● DIRECTIONS FOR THIS TASK
Could you write out, word for word, each line from the one containing "Content redundancy check" to the last line of the data below, both included and nothing more?

● Records from a data source
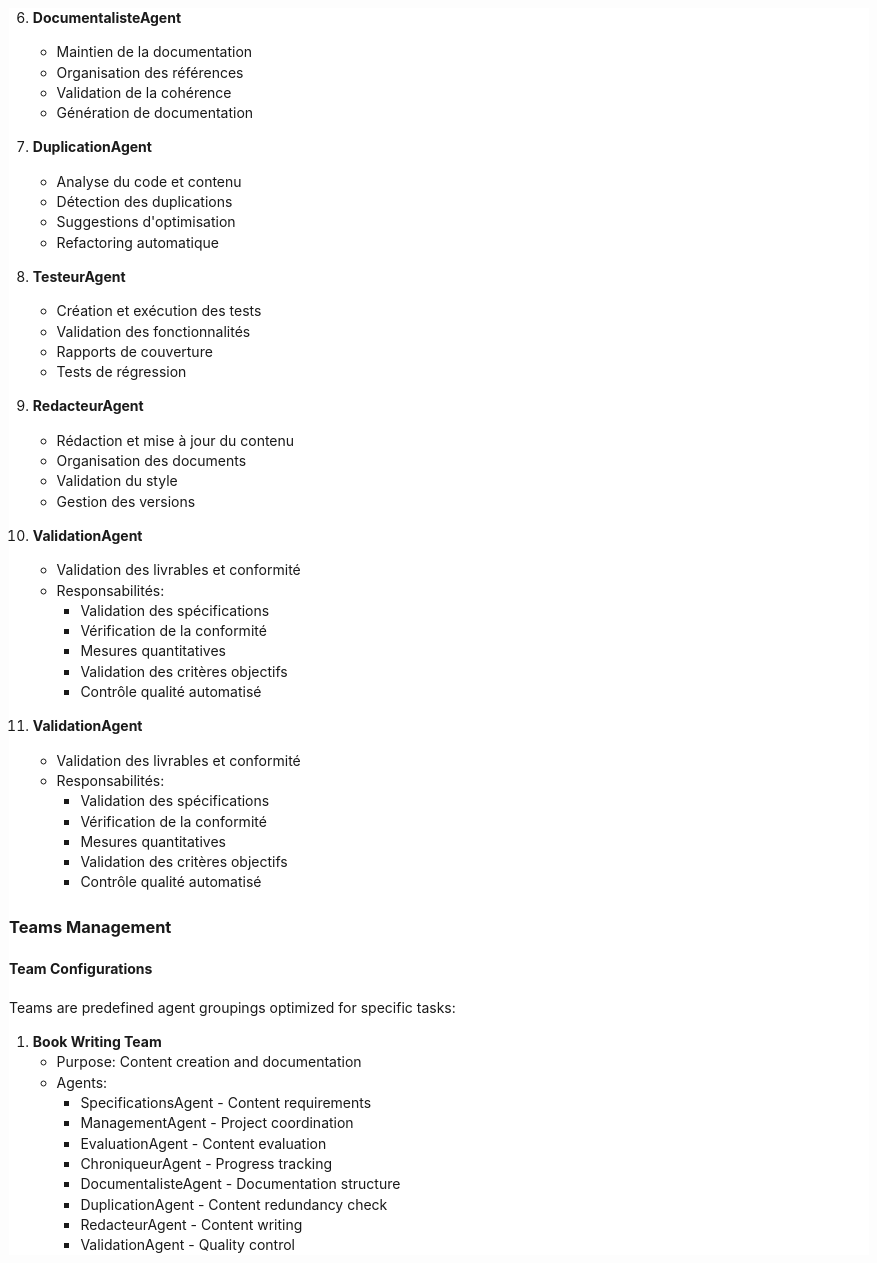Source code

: 6. **DocumentalisteAgent**
   - Maintien de la documentation
   - Organisation des références
   - Validation de la cohérence
   - Génération de documentation

7. **DuplicationAgent**
   - Analyse du code et contenu
   - Détection des duplications
   - Suggestions d'optimisation
   - Refactoring automatique

8. **TesteurAgent**
   - Création et exécution des tests
   - Validation des fonctionnalités
   - Rapports de couverture
   - Tests de régression

9. **RedacteurAgent**
   - Rédaction et mise à jour du contenu
   - Organisation des documents
   - Validation du style
   - Gestion des versions

10. **ValidationAgent**
    - Validation des livrables et conformité
    - Responsabilités:
      * Validation des spécifications
      * Vérification de la conformité
      * Mesures quantitatives
      * Validation des critères objectifs
      * Contrôle qualité automatisé

10. **ValidationAgent**
    - Validation des livrables et conformité
    - Responsabilités:
      * Validation des spécifications
      * Vérification de la conformité
      * Mesures quantitatives
      * Validation des critères objectifs
      * Contrôle qualité automatisé

### Teams Management

#### Team Configurations
Teams are predefined agent groupings optimized for specific tasks:

1. **Book Writing Team**
   - Purpose: Content creation and documentation
   - Agents:
     * SpecificationsAgent - Content requirements
     * ManagementAgent - Project coordination
     * EvaluationAgent - Content evaluation
     * ChroniqueurAgent - Progress tracking
     * DocumentalisteAgent - Documentation structure
     * DuplicationAgent - Content redundancy check
     * RedacteurAgent - Content writing
     * ValidationAgent - Quality control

● SOLUTION FOR THIS TASK
     * DuplicationAgent - Content redundancy check
     * RedacteurAgent - Content writing
     * ValidationAgent - Quality control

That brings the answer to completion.